La rédaction du journal «Les Affaires» emploie 16 personnes à temps plein. Nos bureaux sont situés au coeur du Quartier des spectacles, à Montréal. (Photo: Martin Flamand)
SPÉCIAL 95 ANS D’INNOVATION. L’histoire du journalisme économique québécois se développe main dans la main avec l’émergence des grands quotidiens d’information. Pourtant, il demeure ardu d’en retracer les détails, disent les experts.
«D’après moi, il y a toujours eu de l’information économique dans les grands journaux, comme La Presse ou Le Devoir», dit Claude Martin, professeur honoraire au Département de communication de l’Université de Montréal et spécialiste de l’économie des industries culturelles et de l’histoire des médias. Il mentionne l’importance des hebdomadaires régionaux, dont certains sont dotés d’une longue histoire, tel le Canada français de Saint-Jean-sur-Richelieu, deuxième plus vieux journal francophone en Amérique. «Une bonne partie de l’histoire économique québécoise se retrouve dans ces journaux-là», dit-il.
Selon l’historien et professeur émérite de l’Université du Québec à Montréal Paul-André Linteau, le journalisme économique québécois naît au tournant des années 1880, environ en même temps que les journaux d’information, qui succèdent alors à la presse de propagande politique. «Il y avait le Moniteur du commerce et le Prix courant, qui disparaissent environ au moment de la crise économique des années 1930, dit-il. Avec l’apparition des grands journaux comme La Presse, fondé en 1884, également, très vite, on va voir apparaître des pages d’information économique et financière.»

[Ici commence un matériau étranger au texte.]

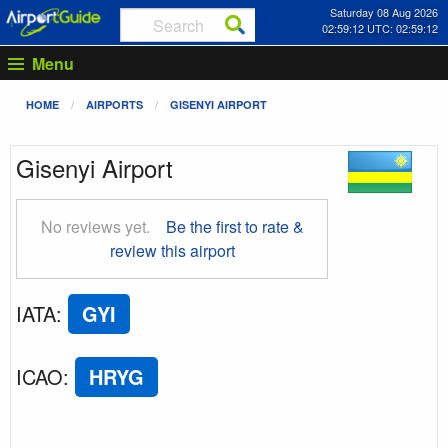
Saturday 08 Aug 2026
02:59:12 UTC: 02:59:12
Menu
HOME
AIRPORTS
GISENYI AIRPORT
Gisenyi Airport
No reviews yet.
Be the first to rate &
review this airport
IATA
:
GYI
ICAO
:
HRYG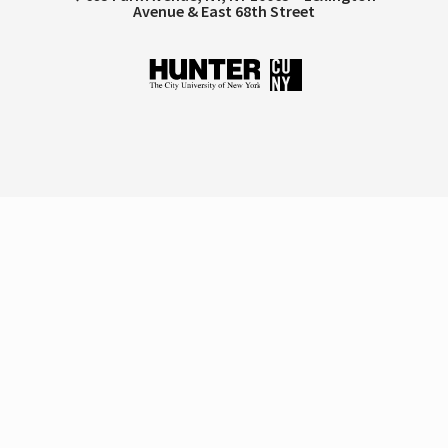
Avenue & East 68th Street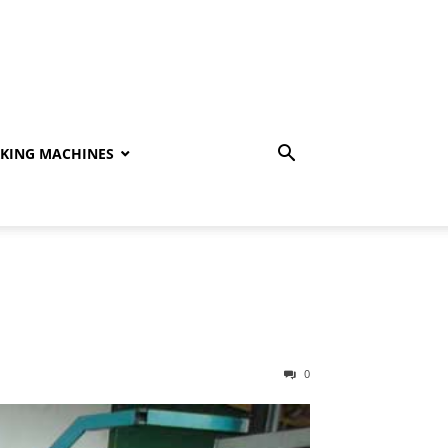
KING MACHINES
0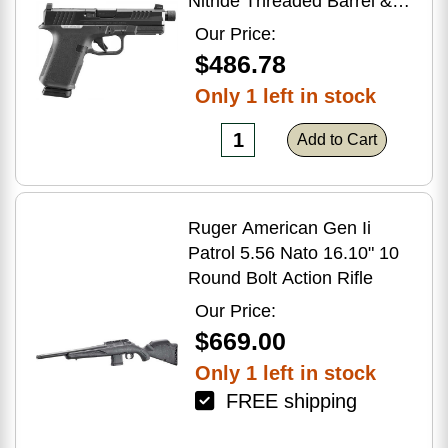
Nitride Threaded Barrel &
Optic Ready/Serrated Slide,
Our Price:
Black Polymer Frame
$486.78
w/Accessory Rail, Textured
Only 1 left in stock
Grip, RMSc/RMR/DeltaPoint
Pro Footprint
Add to Cart
Ruger American Gen Ii
Patrol 5.56 Nato 16.10" 10
Round Bolt Action Rifle
Our Price:
$669.00
Only 1 left in stock
FREE shipping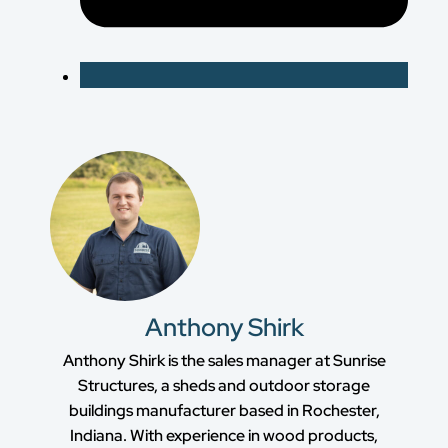
Anthony Shirk
Anthony Shirk is the sales manager at Sunrise
Structures, a sheds and outdoor storage
buildings manufacturer based in Rochester,
Indiana. With experience in wood products,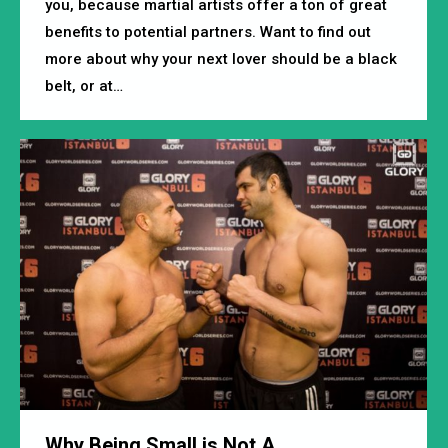
you, because martial artists offer a ton of great
benefits to potential partners. Want to find out
more about why your next lover should be a black
belt, or at…
Why Being Small is Not A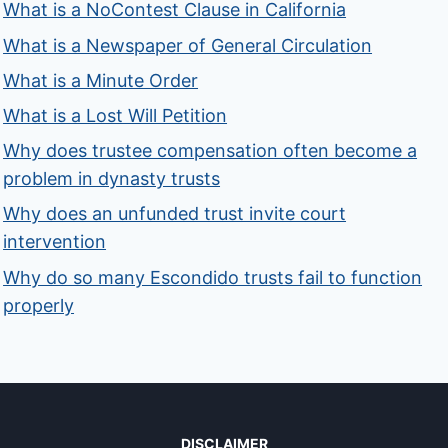
What is a NoContest Clause in California
What is a Newspaper of General Circulation
What is a Minute Order
What is a Lost Will Petition
Why does trustee compensation often become a
problem in dynasty trusts
Why does an unfunded trust invite court
intervention
Why do so many Escondido trusts fail to function
properly
DISCLAIMER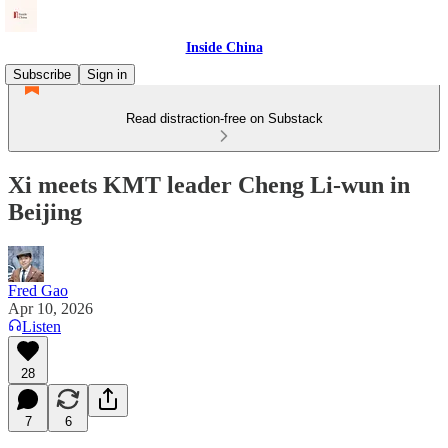
Inside China
Subscribe
Sign in
Read distraction-free on Substack
Xi meets KMT leader Cheng Li-wun in
Beijing
Fred Gao
Apr 10, 2026
Listen
28
7
6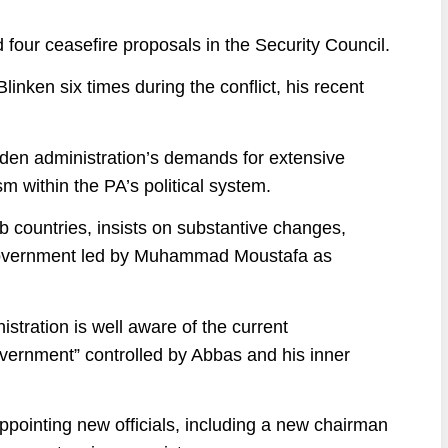
d four ceasefire proposals in the Security Council.
inken six times during the conflict, his recent
Biden administration’s demands for extensive
sm within the PA’s political system.
b countries, insists on substantive changes,
c government led by Muhammad Moustafa as
istration is well aware of the current
government” controlled by Abbas and his inner
ppointing new officials, including a new chairman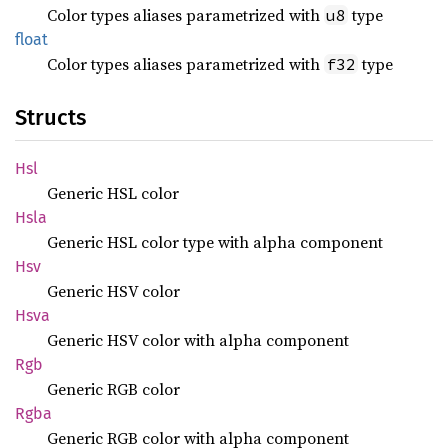
Color types aliases parametrized with
type
u8
float
Color types aliases parametrized with
type
f32
Structs
Hsl
Generic HSL color
Hsla
Generic HSL color type with alpha component
Hsv
Generic HSV color
Hsva
Generic HSV color with alpha component
Rgb
Generic RGB color
Rgba
Generic RGB color with alpha component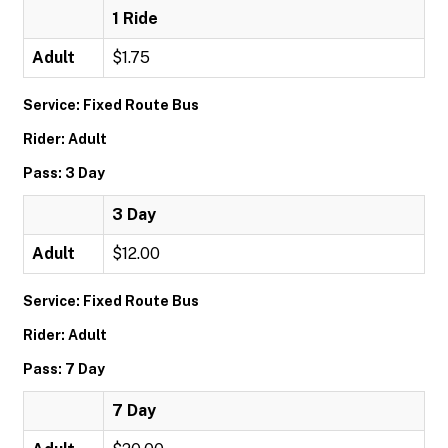
1 Ride
Adult
$1.75
Service: Fixed Route Bus
Rider: Adult
Pass: 3 Day
3 Day
Adult
$12.00
Service: Fixed Route Bus
Rider: Adult
Pass: 7 Day
7 Day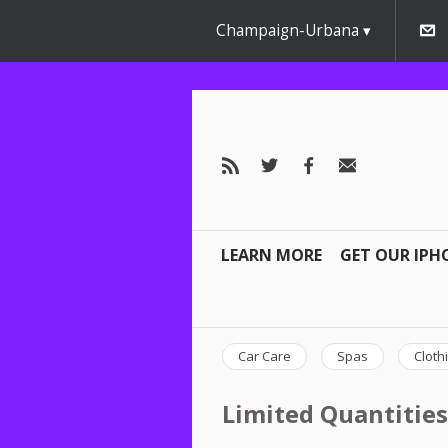
Champaign-Urbana
LEARN MORE
GET OUR IPH
Car Care
Spas
Cloth
Limited Quantities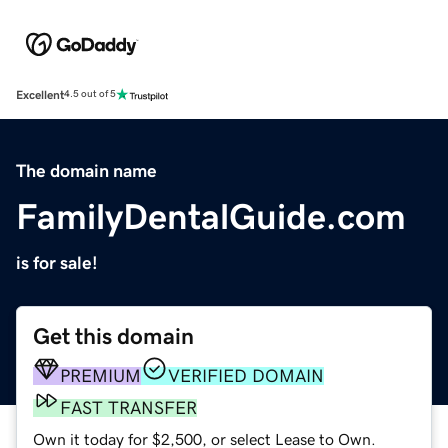
Excellent
4.5 out of 5
The domain name
FamilyDentalGuide.com
is for sale!
Get this domain
PREMIUM
VERIFIED DOMAIN
FAST TRANSFER
Own it today for $2,500, or select Lease to Own.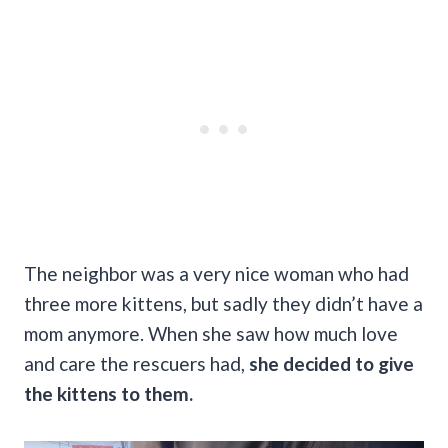
The neighbor was a very nice woman who had
three more kittens, but sadly they didn’t have a
mom anymore. When she saw how much love
and care the rescuers had,
she decided to give
the kittens to them.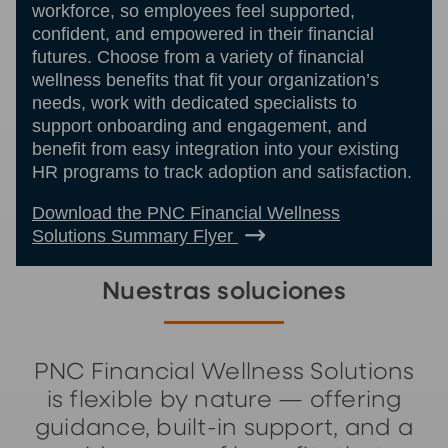
workforce, so employees feel supported,
confident, and empowered in their financial
futures. Choose from a variety of financial
wellness benefits that fit your organization’s
needs, work with dedicated specialists to
support onboarding and engagement, and
benefit from easy integration into your existing
HR programs to track adoption and satisfaction.
Download the PNC Financial Wellness
Solutions Summary Flyer
Nuestras soluciones
PNC Financial Wellness Solutions
is flexible by nature — offering
guidance, built-in support, and a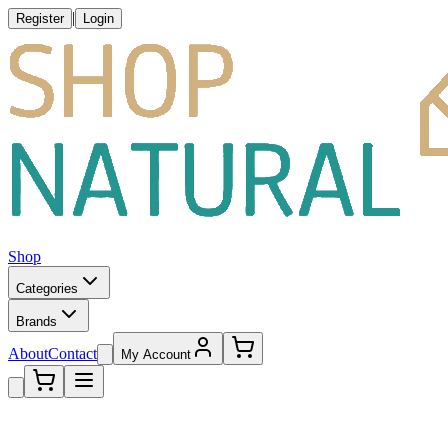
|
Register
Login
Shop
Categories
Brands
About
Contact
My Account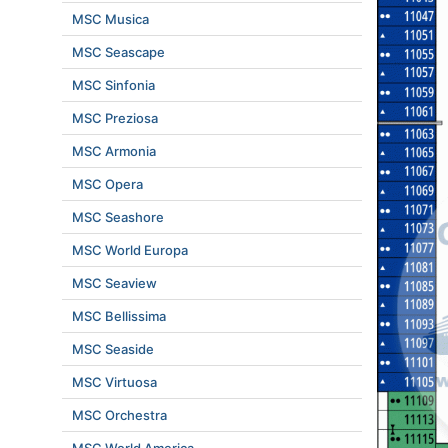
MSC Musica
MSC Seascape
MSC Sinfonia
MSC Preziosa
MSC Armonia
MSC Opera
MSC Seashore
MSC World Europa
MSC Seaview
MSC Bellissima
MSC Seaside
MSC Virtuosa
MSC Orchestra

Il mentionne également les grandes institutions de la communauté d’affaires, comme la Chambre de commerce du Montréal métropolitain (CCMM) ou l’École des hautes études commerciales (HEC Montréal), qui publieront des organes d’information au service de la communauté d’affaires. La revue Commerce, entre autres, apparue à la toute fin du 19e siècle, a commencé sa longue vie de plus de 110 ans en tant que bulletin de la CCMM. Transcontinental, ancien propriétaire de
Les Affaires, acquiert Commerce en 1982, et le mensuel évolue par la suite en parallèle de l’hebdomadaire. Il couvre alors des sujets plus intemporels et sociétaux, quoique avec un regard toujours économique, alors que Les Affaires était plus axé sur l’actualité, se souvient René Vézina, qui fut rédacteur en chef de Commerce avant d’être recruté par le journal en 2002. Une restructuration financière signera la fin du magazine en 2009.
Un nouveau type d’information
Malgré la présence de notions d’économie dans les quotidiens francophones depuis le tournant du 20e siècle, des artisans de Les Affaires jugent que la discipline telle qu’on la connaît n’apparaît réellement qu’au cours de la décennie 1970, véritable âge d’or du journalisme.
«Le journalisme économique, ça s’est développé dans les années 1970, au Québec», affirme Jean-Paul Gagné, éditeur émérite et ancien rédacteur en chef à Les Affaires. Selon lui, on doit à Claude Beauchamp, son patron dans les années 1980, une grande partie de l’éducation financière des Québécois. «Claude était un communicateur hors pair, un très bon vulgarisateur, dit-il. Il était très télégénique aussi, alors il avait une grande portée médiatique.» Après son départ du journal, Claude Beauchamp lance Capital Actions, une émission d’actualité économique à RDI, qu’il anime de 1995 à 2004. C’est Gérald Fillion qui prend son relais en 2004.
René Vézina considère lui aussi les années 1970 comme un tournant, notamment grâce au travail de Michel Nadeau, ancien directeur de la Caisse de dépôt et placement du Québec (CDPQ) qui dirigea les pages financières du Devoir entre 1974 et 1984. «Pendant un long bout de temps, dans les quotidiens, il n’y avait pratiquement pas de pages économiques, dit-il. Il y avait des nouvelles économiques, un peu à gauche et à droite. Mais je me souviens que Le Devoir, avec Michel Nadeau, a été pratiquement le premier à avoir quelque chose de vraiment axé sur l’économie.»
Michel Nadeau et Claude Beauchamp nous ont malheureusement quittés respectivement en 2021 et en 2020, emportant avec eux leurs riches connaissances.